Addition: My idea would be that (and this doesn’t seem likely to ever happen) every computer on the planet would be equiped with Wireshark on Earth Day. It would be forcibly installed if possible and set to a small section of the screen, always visible, for the first half hour of networl activity. My idea here is to make it clear to every computer user world-wide, what exactly their computers are doing.
I think it would also be useful to then generate a capture file that displays 53, 80, 443 connections to make it more readable. Then it would resolve and list out all the websites thst those connections represent in a massive list.
Just imagine how much people would begin to appreciate their internet connection and what is really going pn after such a scenario. Of course this idea is just basically impossible, but I think it would be a great learning tool for everyone.
There is just way too much shit loading on anyone’s computer, at any given second of the day. It’s maddening. Knowing how much crap is going on, before you ever start a program manually. Pi-hole does get a SMALL LARGE amount of it (my network is PRISTINE at boot at least on my system), but even with that, you open up wireshark and do a few “whois” commands on these IPs and see what’s it’s missing, and wow is it eye opening. I don’t think it quite gets it all.
EDIT: I turned off wireshark’s promiscuous mode, and pi-hole does seem to block absolutely E V E R Y T H I N G on my side of the network.
So if I REALLY wanted to, I would go to every single one of thees IP addresses (and yes wireshark has ip resolution, but I don’t know much about it) and figure out exactly what my tablet is doing. Pi-Hole misses so much, I’m a bit disappointed.
Also, I have TWO virtual machines running now. Maybe user error, the first one is for pi-hole on top of Windows. I then made a second one, because I have no Earthly idea on how the hell to use iptables, that’s another language for robots, not humans.
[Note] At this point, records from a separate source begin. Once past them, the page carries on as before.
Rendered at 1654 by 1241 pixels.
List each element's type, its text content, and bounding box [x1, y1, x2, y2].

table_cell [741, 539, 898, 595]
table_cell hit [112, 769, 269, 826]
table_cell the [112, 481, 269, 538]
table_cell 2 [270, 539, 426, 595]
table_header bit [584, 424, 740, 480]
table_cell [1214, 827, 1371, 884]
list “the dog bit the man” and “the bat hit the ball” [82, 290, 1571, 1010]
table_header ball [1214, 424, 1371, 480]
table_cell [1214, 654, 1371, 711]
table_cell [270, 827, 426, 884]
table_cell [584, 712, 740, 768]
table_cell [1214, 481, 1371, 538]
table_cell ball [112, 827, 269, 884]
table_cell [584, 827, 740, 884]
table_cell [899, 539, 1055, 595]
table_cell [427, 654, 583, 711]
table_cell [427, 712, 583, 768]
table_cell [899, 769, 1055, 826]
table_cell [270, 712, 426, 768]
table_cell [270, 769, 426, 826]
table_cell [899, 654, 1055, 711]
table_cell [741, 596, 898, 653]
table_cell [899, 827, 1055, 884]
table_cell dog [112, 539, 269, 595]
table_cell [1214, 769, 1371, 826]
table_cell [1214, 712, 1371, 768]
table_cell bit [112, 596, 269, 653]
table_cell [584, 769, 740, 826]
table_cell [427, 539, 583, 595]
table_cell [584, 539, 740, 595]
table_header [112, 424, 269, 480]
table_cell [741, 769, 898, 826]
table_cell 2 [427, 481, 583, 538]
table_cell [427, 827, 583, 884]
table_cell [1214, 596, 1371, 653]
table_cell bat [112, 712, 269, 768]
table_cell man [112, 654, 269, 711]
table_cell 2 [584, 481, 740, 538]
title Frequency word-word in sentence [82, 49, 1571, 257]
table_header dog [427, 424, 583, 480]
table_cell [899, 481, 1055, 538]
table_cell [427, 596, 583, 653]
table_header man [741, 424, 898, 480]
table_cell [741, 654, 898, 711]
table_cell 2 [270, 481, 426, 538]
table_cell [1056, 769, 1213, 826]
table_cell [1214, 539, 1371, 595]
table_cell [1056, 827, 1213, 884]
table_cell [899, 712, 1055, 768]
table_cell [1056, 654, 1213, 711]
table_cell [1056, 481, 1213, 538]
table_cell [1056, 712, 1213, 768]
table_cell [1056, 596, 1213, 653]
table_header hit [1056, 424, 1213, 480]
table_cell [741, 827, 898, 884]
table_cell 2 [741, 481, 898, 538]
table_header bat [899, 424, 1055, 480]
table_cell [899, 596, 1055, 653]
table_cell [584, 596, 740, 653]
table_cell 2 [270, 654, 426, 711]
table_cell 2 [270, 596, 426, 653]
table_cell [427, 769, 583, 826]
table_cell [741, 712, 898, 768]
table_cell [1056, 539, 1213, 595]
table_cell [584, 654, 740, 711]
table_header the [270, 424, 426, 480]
So I have a VM of IPFire, just to redirect 8.8.8.8 and 8.8.4.4 but I don’t think it’s working, – but I know it was earlier today, I saw it turn black and red on those.
But then I see all these other IP addresses, what are they, where do they go? Many of them are Amazon, and NONE OF THEM are listed in pi-hole. This is just ridiculous, and every human on this Planet should have easy, understandable tools, to immediately, and permanently block any and ALL unwanted connection for any reason under the sun.
So with this setup, my tablet will now receive no internet at all, and wireshark just shows some name related to the company that sells it. But it’s not going anywhere at all. I don’t have any firewall running on the tablet at the moment, so I know this is currently user-error.
I want to also make a thread of how to bypass an additional DNS server that it adds (8.8.8.8) against the user’s settings, and the only way to bypass is DNS-over-HTTP cloud services, as for some reason, local DNS in my firewall program, on the device itself, just fails. Stuff like this leads to electronic waste when it cannot be repurposed easily when a company no longer supports a product and couldn’t care less what a user does with it, but still won’t release any patch or update to allow user modification. This is greedy, lazy, and a waste of valuable tools to share information, and I hope things improve soon.